■ **The request**: Return every line in the rows below that contains the string "genus", treating uppercase and lowercase letters as distinct.
>>>
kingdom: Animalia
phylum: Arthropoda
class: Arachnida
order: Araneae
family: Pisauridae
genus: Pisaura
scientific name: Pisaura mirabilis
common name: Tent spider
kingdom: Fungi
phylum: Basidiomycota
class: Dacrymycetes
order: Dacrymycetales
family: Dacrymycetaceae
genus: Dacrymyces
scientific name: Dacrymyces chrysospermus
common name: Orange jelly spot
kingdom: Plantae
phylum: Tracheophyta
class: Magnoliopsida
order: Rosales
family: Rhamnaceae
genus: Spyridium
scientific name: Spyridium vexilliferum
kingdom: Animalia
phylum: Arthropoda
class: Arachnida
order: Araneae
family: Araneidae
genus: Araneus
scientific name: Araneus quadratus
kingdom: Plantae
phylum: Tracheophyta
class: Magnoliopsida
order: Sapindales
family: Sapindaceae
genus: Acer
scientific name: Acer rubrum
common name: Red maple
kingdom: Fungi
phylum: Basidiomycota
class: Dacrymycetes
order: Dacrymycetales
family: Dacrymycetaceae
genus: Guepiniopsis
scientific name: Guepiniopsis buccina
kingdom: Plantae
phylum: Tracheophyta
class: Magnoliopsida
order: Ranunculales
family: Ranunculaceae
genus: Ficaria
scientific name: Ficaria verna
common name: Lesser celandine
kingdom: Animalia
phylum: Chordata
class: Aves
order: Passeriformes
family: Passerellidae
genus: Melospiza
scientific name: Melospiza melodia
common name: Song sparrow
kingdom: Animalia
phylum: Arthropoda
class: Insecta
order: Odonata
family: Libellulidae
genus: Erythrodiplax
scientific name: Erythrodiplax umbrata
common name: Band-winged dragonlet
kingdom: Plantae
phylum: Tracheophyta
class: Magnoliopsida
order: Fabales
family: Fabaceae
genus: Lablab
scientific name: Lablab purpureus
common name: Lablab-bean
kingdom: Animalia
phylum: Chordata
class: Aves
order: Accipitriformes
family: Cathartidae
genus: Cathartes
<<<
■ **Expected output**:
genus: Pisaura
genus: Dacrymyces
genus: Spyridium
genus: Araneus
genus: Acer
genus: Guepiniopsis
genus: Ficaria
genus: Melospiza
genus: Erythrodiplax
genus: Lablab
genus: Cathartes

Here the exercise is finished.